Muttering this mantra, he got off the train with the paperbacks I'd read—three Simenons, the Murakami, and the yakuza book. I bought apple juice, yogurt, salami, bread, and smoked salmon from a babushka at the improvised market on the platform at Krasnoyarsk, and I picnicked in my compartment and watched Siberia go past.

Snow, birches, huddled cottages, crows, distant ridges "eyelashed with firs," trackless snow all day, and then another night in the train. By now I was stuporous in the daytime and spent my nights dreaming, waking exhausted from the variety. Memorial services figured in two dreams, orations (by me) in one, flying (by me) in two, and in a memorable dream I was visited by my dead father, who explained, "I'm just checking in."

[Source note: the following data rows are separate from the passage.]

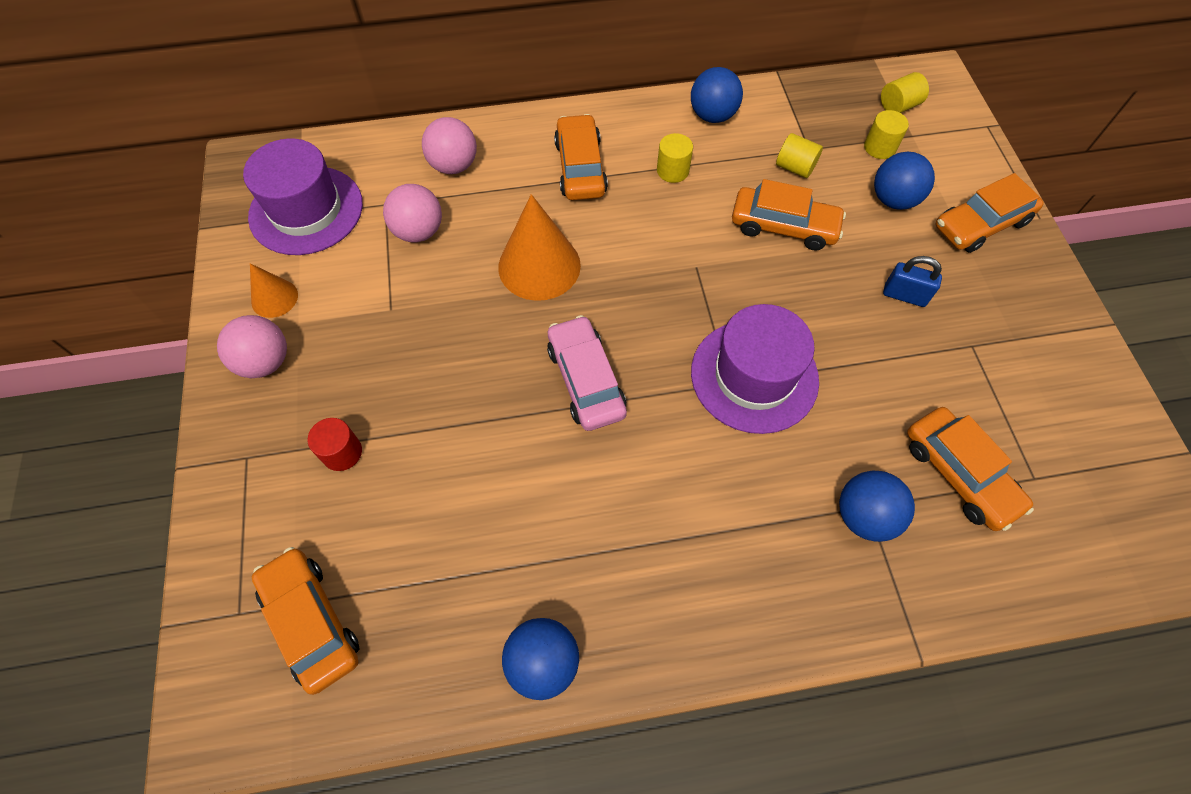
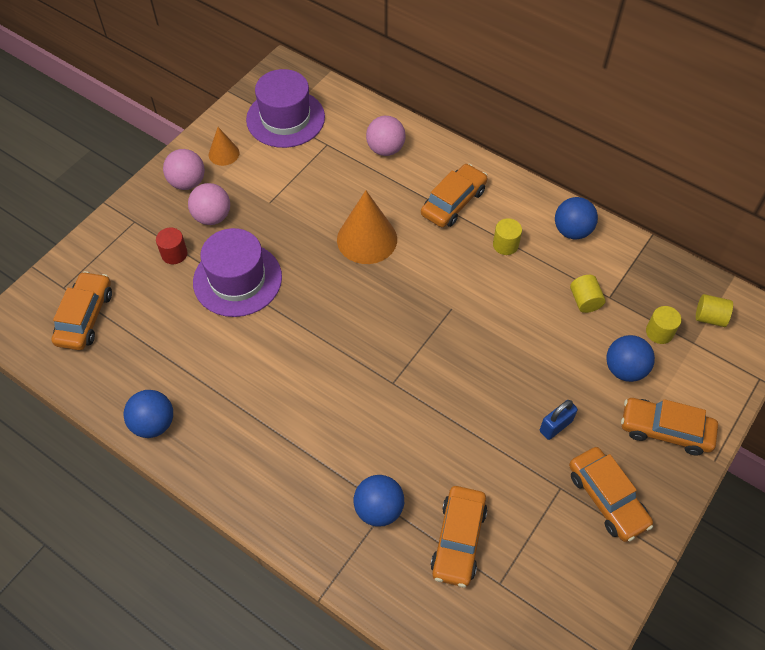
camera: 45 degrees right, 5 degrees down
pink ball [383,184,442,243] -> pink ball moved to [188,183,230,225]
pink car [547,315,627,431] -> none
purple hat [691,304,819,434] -> purple hat moved to [193,228,282,317]
orange car [732,179,846,251] -> orange car moved to [569,447,653,542]
blue padlock [883,256,942,307] -> blue padlock turned 75 degrees clockwise [540,400,578,440]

The previous night, my fifth on the train, we passed through Omsk, where Dostoyevsky had spent four years imprisoned. He'd written about it vividly in The House of the Dead.

Staring at the dense pine forest—the taiga—I drowsed all day, intermittently writing about my father, knowing that towards midnight on this sixth day I would be getting off at the city of Perm. We passed Ishim, where there were tire tracks on the frozen rivers: in winter, Siberian rivers serve as thoroughfares for vehicles. At Tyumen around noon, I bought some chicken from an old woman on the snowy platform, and late in the afternoon, around five, at Yekaterinburg, city of regicide. Guided tours were advertised of the site where the czar and his family had been shot in 1918. Yekaterinburg was the first substantial city I'd come to on the line—it had been named Sverdlovsk on my earlier trip, when I'd arrived on Christmas Eve, at precisely the same time of day. Then, watching a boy hoist his dead father in a stretcher off the train, my depression was complete. This time, I thought: We're on time, we'll arrive in Perm at midnight, and—as I had not washed for a week—I'll probably have a bath.

***

"PERM IS A MODERN INDUSTRIAL city that most travelers could bear to miss," the guidebook said. But surely that was just as inaccurate as this same guidebook's rubbishing my Great Railway Bazaar as "caustic," with travel guide solemnity and philistinism. My visit to Perm was to be memorable and enlightening, especially in the snow-muffled silence of the Siberian winter.

"We were on a secret Pentagon list of Soviet cities to be destroyed!" a Permian man boasted to me soon after I arrived. Because of its rocket factories, its cannon plants, and its manufacture of explosives, Perm was closed to foreigners when I passed through in 1973. Perm was another transit point for Siberian slave labor—had been so since czarist times—and out of town had some of the largest and fiercest prisons in the gulag. Rocket-making, arbitrary incarceration, and torture were the industries in Perm until just the other day when, in February 1992, the prison here was closed and foreigners were allowed to visit, to attend the ballet, to eat juicy posikunchiki ("pissing dumplings") in the good restaurants, to wander the snowy streets, to watch the local fatties jump naked into holes chopped in icy ponds, to drive among the empty hills, the taiga, the mixed forest, through tiny wooden one-story villages, and to see the worst gulag, Perm 36—all of which I managed to do.